TASK INSTRUCTIONS: Copy every record verbatim but exclude the pictures.

GIVEN ENTRIES:
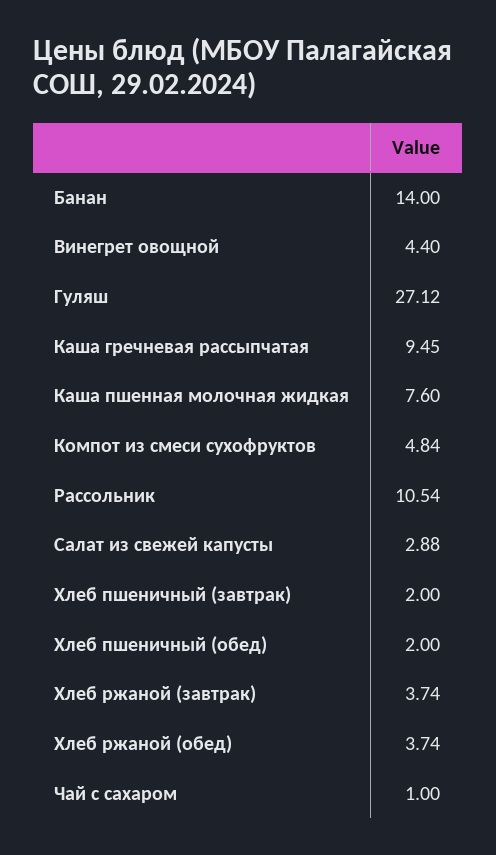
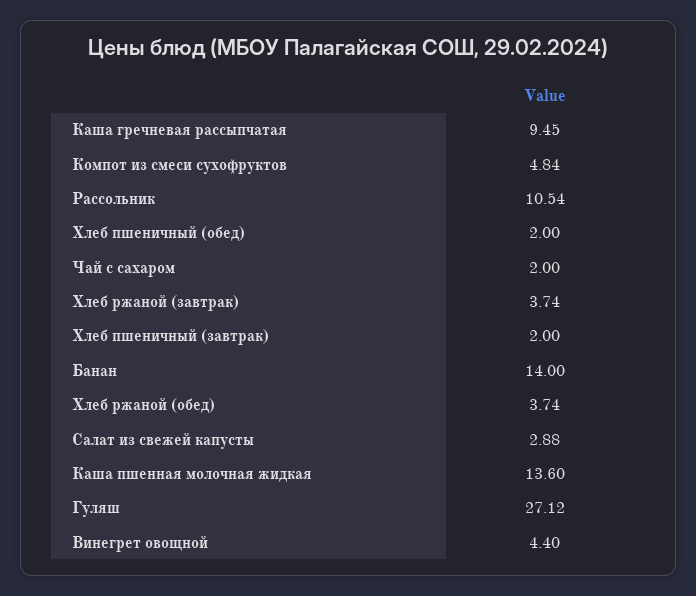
  {
    "Банан": 14,
    "Винегрет овощной": 4.4,
    "Гуляш": 27.12,
    "Каша гречневая рассыпчатая": 9.45,
-   "Каша пшенная молочная жидкая": 7.6,
+   "Каша пшенная молочная жидкая": 13.6,
    "Компот из смеси сухофруктов": 4.84,
    "Рассольник": 10.54,
    "Салат из свежей капусты": 2.88,
    "Хлеб пшеничный (завтрак)": 2,
    "Хлеб пшеничный (обед)": 2,
    "Хлеб ржаной (завтрак)": 3.74,
    "Хлеб ржаной (обед)": 3.74,
-   "Чай с сахаром": 1
+   "Чай с сахаром": 2
  }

THE COMPLETED TASK:
  {
    "Банан": 14,
    "Винегрет овощной": 4.4,
    "Гуляш": 27.12,
    "Каша гречневая рассыпчатая": 9.45,
-   "Каша пшенная молочная жидкая": 7.6,
+   "Каша пшенная молочная жидкая": 13.6,
    "Компот из смеси сухофруктов": 4.84,
    "Рассольник": 10.54,
    "Салат из свежей капусты": 2.88,
    "Хлеб пшеничный (завтрак)": 2,
    "Хлеб пшеничный (обед)": 2,
    "Хлеб ржаной (завтрак)": 3.74,
    "Хлеб ржаной (обед)": 3.74,
-   "Чай с сахаром": 1
+   "Чай с сахаром": 2
  }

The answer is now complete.